━━ Records supplied

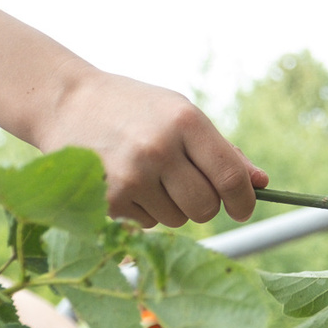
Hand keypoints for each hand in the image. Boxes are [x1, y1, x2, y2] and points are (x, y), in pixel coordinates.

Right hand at [48, 69, 266, 228]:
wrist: (66, 103)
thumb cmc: (134, 108)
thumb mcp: (179, 113)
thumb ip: (222, 149)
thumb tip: (261, 183)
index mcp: (185, 121)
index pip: (230, 177)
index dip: (244, 200)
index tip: (243, 208)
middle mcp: (159, 149)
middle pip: (206, 207)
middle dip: (205, 206)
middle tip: (190, 189)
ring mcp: (131, 176)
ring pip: (177, 219)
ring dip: (171, 207)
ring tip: (148, 175)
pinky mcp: (108, 199)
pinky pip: (147, 224)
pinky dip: (144, 211)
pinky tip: (125, 182)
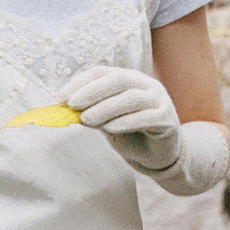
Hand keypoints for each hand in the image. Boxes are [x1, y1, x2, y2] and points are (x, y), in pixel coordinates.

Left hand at [65, 64, 180, 171]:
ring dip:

━━━━

Exercise description: Please quote the records above exactly, beginning at the line that contains "pinky pip: (147, 224)" and ending at their last line. Leave the pictures out.

Solution:
pinky pip: (147, 224)
pinky dip: (144, 211)
pinky tip: (125, 182)
Hand keypoints for each hand in the image. Boxes are [x1, y1, x2, y2] and points are (x, y), in pixel coordinates.

Left hand at [65, 64, 180, 171]:
ring dip:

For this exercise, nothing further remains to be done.